Ketua Gabungan Pengusaha Bioskop Se-Indonesia Djonny Syafruddin mengatakan bahwa selama ini pengenaan pajak bioskop menjadi kewenangan pemerintah daerah sehingga pajak tersebut menjadi pemasukan daerah atau PAD. Dampaknya, tarif yang dibebankan untuk pelaku usaha layar lebar pun tidak sama antara satu daerah dengan yang lainnya. Jika menilik pada beleid UU No. 28/2009, tarif pajak hiburan ditetapkan paling tinggi 35%.
“Itu sebetulnya yang bikin masalah jadi ada peluang di DPRD,” kata Djonny kepada Bisnis, Selasa (1/10).
Dia juga berharap agar bisnis bioskop dikeluarkan dari kategori bisnis hiburan karena tarif pajak yang harus dibayar tak sepenuhnya dibebankan pada pelaku bisnis layar lebar, tetapi juga kepada produser film.
“Jadi di situ terjadi permasalahan, bioskop enggak bisa pajak tinggi. Beda dengan jenis hiburan lain seperti karaoke, klub malam, spa. Kami minta bioskop dicabut dari kategori hiburan,” katanya
Djonny berharap agar adanya UU tentang Ekonomi Kreatif bisa menjadi payung hukum bagi pelaku bisnis layar lebar khususnnya terkait insentif fiskal. Selama ini, sebetulnya sudah ada pengembalian pajak, tetapi hal tersebut hanya diberlakukan untuk produser film. “Dari zaman dahulu, sudah ada pengembalian pajak, jadi produser film dapat, bioskop juga dapat.
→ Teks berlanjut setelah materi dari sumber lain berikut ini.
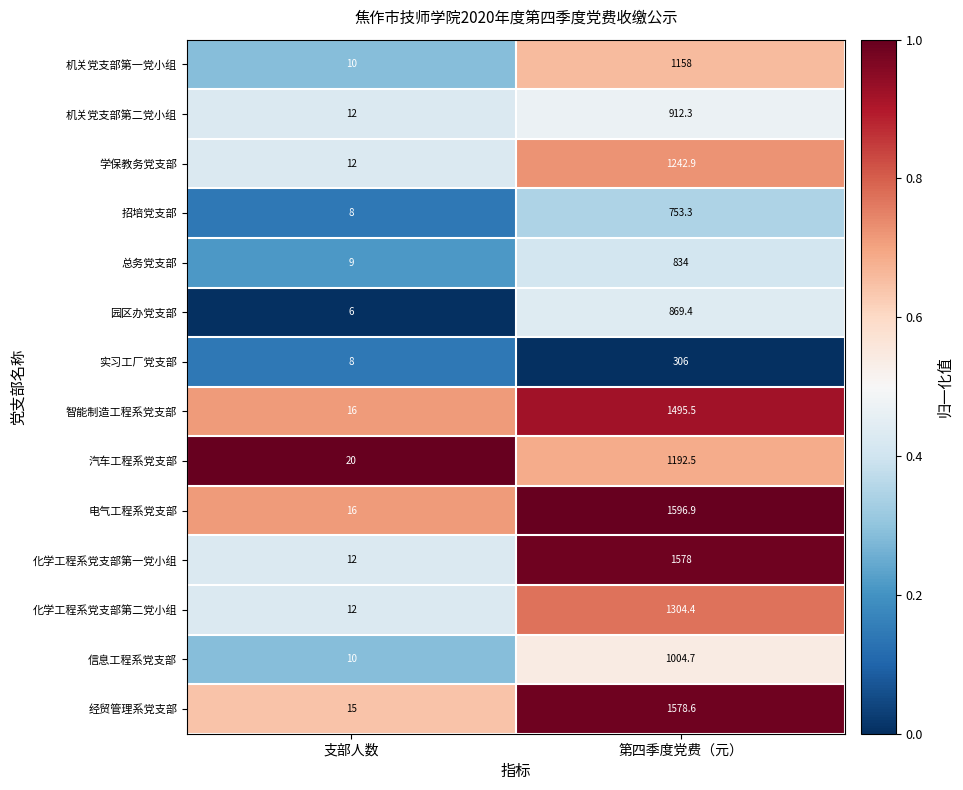

Reading left to right, list all the values displayed in this chart.

机关党支部第一党小组: 支部人数=10.0	第四季度党费（元）=1158.0
机关党支部第二党小组: 支部人数=12.0	第四季度党费（元）=912.3
学保教务党支部: 支部人数=12.0	第四季度党费（元）=1242.9
招培党支部: 支部人数=8.0	第四季度党费（元）=753.3
总务党支部: 支部人数=9.0	第四季度党费（元）=834.0
园区办党支部: 支部人数=6.0	第四季度党费（元）=869.4
实习工厂党支部: 支部人数=8.0	第四季度党费（元）=306.0
智能制造工程系党支部: 支部人数=16.0	第四季度党费（元）=1495.5
汽车工程系党支部: 支部人数=20.0	第四季度党费（元）=1192.5
电气工程系党支部: 支部人数=16.0	第四季度党费（元）=1596.9
化学工程系党支部第一党小组: 支部人数=12.0	第四季度党费（元）=1578.0
化学工程系党支部第二党小组: 支部人数=12.0	第四季度党费（元）=1304.4
信息工程系党支部: 支部人数=10.0	第四季度党费（元）=1004.7
经贸管理系党支部: 支部人数=15.0	第四季度党费（元）=1578.6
Tapi sekarang hanya produser yang dapat, itu enggak adil.”
Selain insentif fiskal, Djonny meminta adanya subsidi untuk pelaku bisnis layar lebar independen. Sebab untuk melakukan ekspansi satu layar saja perlu memakan biaya yang banyak.
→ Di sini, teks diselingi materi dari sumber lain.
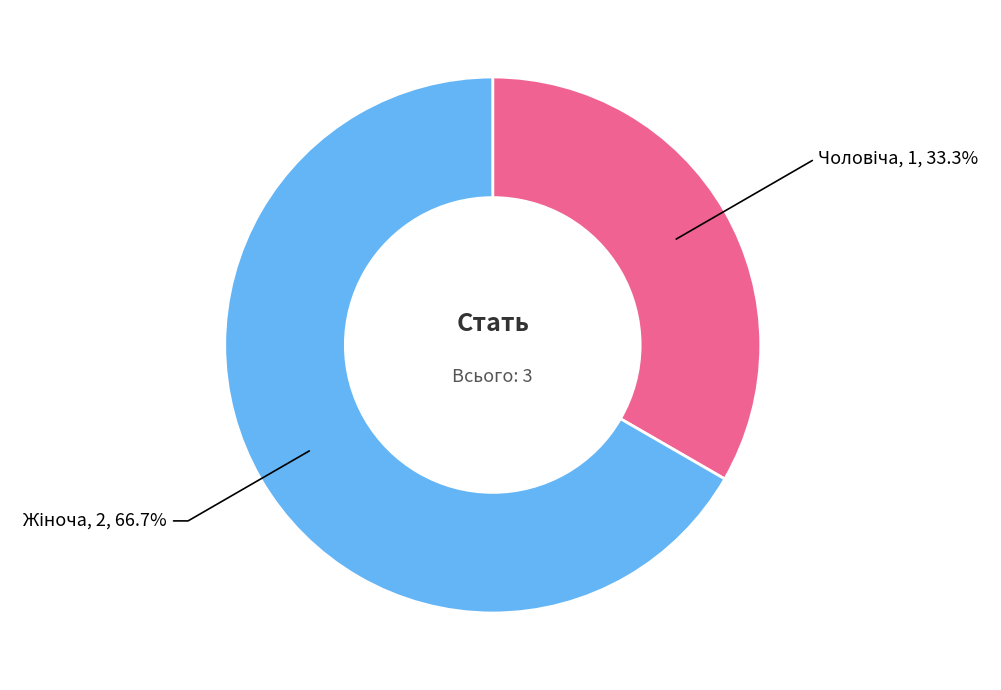

To the nearest percent, what portion does Чоловіча represent?

33%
Direktur Pemasaran PT Graha Layar Prima Tbk. (CGV) Dian Sunardi Munaf meminta agar insentif fiskal berupa persamaan tarif pajak untuk tiap daerah sehingga sebagai pengusaha bioskop dapat membuat perencanaan yang lebih tepat. Insentif dalam bentuk pengurangan atau penghapusan fiskal atas pencapaian penayangan film-film terutama film lokal.